Part of a data file:
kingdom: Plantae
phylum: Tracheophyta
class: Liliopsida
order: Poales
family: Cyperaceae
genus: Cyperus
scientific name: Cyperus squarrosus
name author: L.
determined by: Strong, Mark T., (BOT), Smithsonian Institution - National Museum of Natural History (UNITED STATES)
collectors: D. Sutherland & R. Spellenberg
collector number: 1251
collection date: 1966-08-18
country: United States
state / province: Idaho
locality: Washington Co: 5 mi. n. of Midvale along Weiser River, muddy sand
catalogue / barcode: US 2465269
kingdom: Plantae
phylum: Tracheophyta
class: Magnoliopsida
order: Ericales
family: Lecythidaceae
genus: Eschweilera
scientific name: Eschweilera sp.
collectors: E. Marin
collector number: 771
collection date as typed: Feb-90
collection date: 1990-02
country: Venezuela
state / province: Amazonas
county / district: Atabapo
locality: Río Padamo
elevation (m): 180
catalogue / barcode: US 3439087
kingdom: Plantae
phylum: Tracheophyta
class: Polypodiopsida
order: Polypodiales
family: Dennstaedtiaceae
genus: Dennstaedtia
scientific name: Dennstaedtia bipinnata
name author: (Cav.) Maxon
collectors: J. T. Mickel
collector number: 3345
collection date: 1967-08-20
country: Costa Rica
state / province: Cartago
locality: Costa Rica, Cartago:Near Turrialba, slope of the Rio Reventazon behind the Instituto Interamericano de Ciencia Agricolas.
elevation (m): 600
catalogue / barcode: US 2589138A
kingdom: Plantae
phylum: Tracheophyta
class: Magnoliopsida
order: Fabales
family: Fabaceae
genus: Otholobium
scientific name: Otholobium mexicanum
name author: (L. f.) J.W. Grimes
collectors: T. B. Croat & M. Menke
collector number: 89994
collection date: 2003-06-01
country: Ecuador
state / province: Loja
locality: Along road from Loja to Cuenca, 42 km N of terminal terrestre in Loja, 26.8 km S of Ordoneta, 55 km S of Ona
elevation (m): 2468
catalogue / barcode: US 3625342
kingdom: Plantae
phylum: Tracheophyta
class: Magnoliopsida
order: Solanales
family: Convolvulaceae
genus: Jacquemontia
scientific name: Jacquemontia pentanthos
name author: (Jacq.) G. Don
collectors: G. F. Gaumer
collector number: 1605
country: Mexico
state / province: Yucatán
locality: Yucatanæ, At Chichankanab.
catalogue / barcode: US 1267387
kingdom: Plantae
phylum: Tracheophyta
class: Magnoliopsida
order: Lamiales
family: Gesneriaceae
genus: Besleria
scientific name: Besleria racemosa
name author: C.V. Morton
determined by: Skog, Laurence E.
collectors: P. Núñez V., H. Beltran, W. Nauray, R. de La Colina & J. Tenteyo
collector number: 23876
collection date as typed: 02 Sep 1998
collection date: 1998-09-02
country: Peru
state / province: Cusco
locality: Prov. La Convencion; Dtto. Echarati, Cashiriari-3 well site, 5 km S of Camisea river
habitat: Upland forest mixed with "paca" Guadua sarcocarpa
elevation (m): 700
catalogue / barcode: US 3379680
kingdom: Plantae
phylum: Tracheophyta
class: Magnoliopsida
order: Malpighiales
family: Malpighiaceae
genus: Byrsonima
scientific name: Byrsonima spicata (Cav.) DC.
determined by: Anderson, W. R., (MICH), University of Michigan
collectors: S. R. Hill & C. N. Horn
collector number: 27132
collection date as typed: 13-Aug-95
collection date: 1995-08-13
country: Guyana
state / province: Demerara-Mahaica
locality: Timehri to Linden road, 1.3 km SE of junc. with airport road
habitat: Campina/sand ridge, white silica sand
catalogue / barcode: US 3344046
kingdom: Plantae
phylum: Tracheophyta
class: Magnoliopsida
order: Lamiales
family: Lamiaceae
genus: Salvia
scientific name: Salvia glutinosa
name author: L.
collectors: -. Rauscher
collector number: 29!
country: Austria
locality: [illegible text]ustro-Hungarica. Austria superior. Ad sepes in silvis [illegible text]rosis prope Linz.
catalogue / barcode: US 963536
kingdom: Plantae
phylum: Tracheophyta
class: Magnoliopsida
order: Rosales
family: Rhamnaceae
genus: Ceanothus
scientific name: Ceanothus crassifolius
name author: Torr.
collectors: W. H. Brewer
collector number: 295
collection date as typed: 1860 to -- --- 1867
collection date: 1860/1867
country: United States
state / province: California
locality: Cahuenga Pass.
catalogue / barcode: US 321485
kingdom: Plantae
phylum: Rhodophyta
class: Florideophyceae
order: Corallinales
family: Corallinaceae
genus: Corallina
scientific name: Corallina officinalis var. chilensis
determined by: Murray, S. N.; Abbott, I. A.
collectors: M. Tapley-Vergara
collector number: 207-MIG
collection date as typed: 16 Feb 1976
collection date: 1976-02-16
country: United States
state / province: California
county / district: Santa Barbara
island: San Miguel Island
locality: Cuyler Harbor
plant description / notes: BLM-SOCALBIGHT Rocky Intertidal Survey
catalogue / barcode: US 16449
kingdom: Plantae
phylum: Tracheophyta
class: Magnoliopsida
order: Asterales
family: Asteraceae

What is expected: Copy all of the rows above, keeping every character unchanged.

Reply to the exercise:
kingdom: Plantae
phylum: Tracheophyta
class: Liliopsida
order: Poales
family: Cyperaceae
genus: Cyperus
scientific name: Cyperus squarrosus
name author: L.
determined by: Strong, Mark T., (BOT), Smithsonian Institution - National Museum of Natural History (UNITED STATES)
collectors: D. Sutherland & R. Spellenberg
collector number: 1251
collection date: 1966-08-18
country: United States
state / province: Idaho
locality: Washington Co: 5 mi. n. of Midvale along Weiser River, muddy sand
catalogue / barcode: US 2465269
kingdom: Plantae
phylum: Tracheophyta
class: Magnoliopsida
order: Ericales
family: Lecythidaceae
genus: Eschweilera
scientific name: Eschweilera sp.
collectors: E. Marin
collector number: 771
collection date as typed: Feb-90
collection date: 1990-02
country: Venezuela
state / province: Amazonas
county / district: Atabapo
locality: Río Padamo
elevation (m): 180
catalogue / barcode: US 3439087
kingdom: Plantae
phylum: Tracheophyta
class: Polypodiopsida
order: Polypodiales
family: Dennstaedtiaceae
genus: Dennstaedtia
scientific name: Dennstaedtia bipinnata
name author: (Cav.) Maxon
collectors: J. T. Mickel
collector number: 3345
collection date: 1967-08-20
country: Costa Rica
state / province: Cartago
locality: Costa Rica, Cartago:Near Turrialba, slope of the Rio Reventazon behind the Instituto Interamericano de Ciencia Agricolas.
elevation (m): 600
catalogue / barcode: US 2589138A
kingdom: Plantae
phylum: Tracheophyta
class: Magnoliopsida
order: Fabales
family: Fabaceae
genus: Otholobium
scientific name: Otholobium mexicanum
name author: (L. f.) J.W. Grimes
collectors: T. B. Croat & M. Menke
collector number: 89994
collection date: 2003-06-01
country: Ecuador
state / province: Loja
locality: Along road from Loja to Cuenca, 42 km N of terminal terrestre in Loja, 26.8 km S of Ordoneta, 55 km S of Ona
elevation (m): 2468
catalogue / barcode: US 3625342
kingdom: Plantae
phylum: Tracheophyta
class: Magnoliopsida
order: Solanales
family: Convolvulaceae
genus: Jacquemontia
scientific name: Jacquemontia pentanthos
name author: (Jacq.) G. Don
collectors: G. F. Gaumer
collector number: 1605
country: Mexico
state / province: Yucatán
locality: Yucatanæ, At Chichankanab.
catalogue / barcode: US 1267387
kingdom: Plantae
phylum: Tracheophyta
class: Magnoliopsida
order: Lamiales
family: Gesneriaceae
genus: Besleria
scientific name: Besleria racemosa
name author: C.V. Morton
determined by: Skog, Laurence E.
collectors: P. Núñez V., H. Beltran, W. Nauray, R. de La Colina & J. Tenteyo
collector number: 23876
collection date as typed: 02 Sep 1998
collection date: 1998-09-02
country: Peru
state / province: Cusco
locality: Prov. La Convencion; Dtto. Echarati, Cashiriari-3 well site, 5 km S of Camisea river
habitat: Upland forest mixed with "paca" Guadua sarcocarpa
elevation (m): 700
catalogue / barcode: US 3379680
kingdom: Plantae
phylum: Tracheophyta
class: Magnoliopsida
order: Malpighiales
family: Malpighiaceae
genus: Byrsonima
scientific name: Byrsonima spicata (Cav.) DC.
determined by: Anderson, W. R., (MICH), University of Michigan
collectors: S. R. Hill & C. N. Horn
collector number: 27132
collection date as typed: 13-Aug-95
collection date: 1995-08-13
country: Guyana
state / province: Demerara-Mahaica
locality: Timehri to Linden road, 1.3 km SE of junc. with airport road
habitat: Campina/sand ridge, white silica sand
catalogue / barcode: US 3344046
kingdom: Plantae
phylum: Tracheophyta
class: Magnoliopsida
order: Lamiales
family: Lamiaceae
genus: Salvia
scientific name: Salvia glutinosa
name author: L.
collectors: -. Rauscher
collector number: 29!
country: Austria
locality: [illegible text]ustro-Hungarica. Austria superior. Ad sepes in silvis [illegible text]rosis prope Linz.
catalogue / barcode: US 963536
kingdom: Plantae
phylum: Tracheophyta
class: Magnoliopsida
order: Rosales
family: Rhamnaceae
genus: Ceanothus
scientific name: Ceanothus crassifolius
name author: Torr.
collectors: W. H. Brewer
collector number: 295
collection date as typed: 1860 to -- --- 1867
collection date: 1860/1867
country: United States
state / province: California
locality: Cahuenga Pass.
catalogue / barcode: US 321485
kingdom: Plantae
phylum: Rhodophyta
class: Florideophyceae
order: Corallinales
family: Corallinaceae
genus: Corallina
scientific name: Corallina officinalis var. chilensis
determined by: Murray, S. N.; Abbott, I. A.
collectors: M. Tapley-Vergara
collector number: 207-MIG
collection date as typed: 16 Feb 1976
collection date: 1976-02-16
country: United States
state / province: California
county / district: Santa Barbara
island: San Miguel Island
locality: Cuyler Harbor
plant description / notes: BLM-SOCALBIGHT Rocky Intertidal Survey
catalogue / barcode: US 16449
kingdom: Plantae
phylum: Tracheophyta
class: Magnoliopsida
order: Asterales
family: Asteraceae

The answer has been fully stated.